Your company has a process for placing orders, so you never need any products from Oscar. And unfortunately, when you have had some issues with billing or defective (or non-received) product, he hasn’t had the authority to do anything about it. Since he doesn’t have anything you need, and can’t solve any problems you might have with his company, you’ve come to view his services as an unwelcome distraction.
During slow times, Oscar’s visits were fine. Even though he didn’t bring a lot of value, he was a friendly connection with one of your biggest suppliers. But ever since the snow melted this spring, the pace at your store has been anything but slow. Now that you and your team are running at breakneck speed, Oscar is in the way.
Here’s the thing: While the simple solution would be to call your contact at the distributor and ask them to reduce or eliminate Oscar’s visits to your company, it wasn’t always like this. In fact, Oscar has been with this distributor for decades, and it was Oscar who helped you navigate some sticky situations back when you were first getting started in this industry. The fact is that you feel some loyalty to Oscar, but you need to do what’s best for your company.
- What would you do?
1. Hard stop. Yes, Oscar is a nice guy, and you have some history with him. But with sales and customers on the line, you can’t afford social visits. Time to make them stop.
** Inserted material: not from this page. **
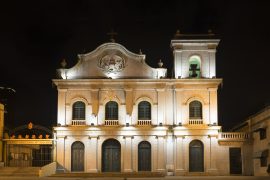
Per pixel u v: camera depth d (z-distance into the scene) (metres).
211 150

- 2. Relax. Your salespeople are professional enough to cut friendly conversations short if they’re busy. Oscar may not deliver a ton of value, but he’s a good man and his visits don’t hurt anyone.
- 3. Empower. With Oscar’s rich experience in the industry, his visits could be extremely valuable—if he was empowered to solve your issues. Call your distributor and push for it.
- 4. Talk with Oscar. Take time one day to take Oscar to lunch. It’ll give you a chance to discuss your dilemma, and to ask what he’d do.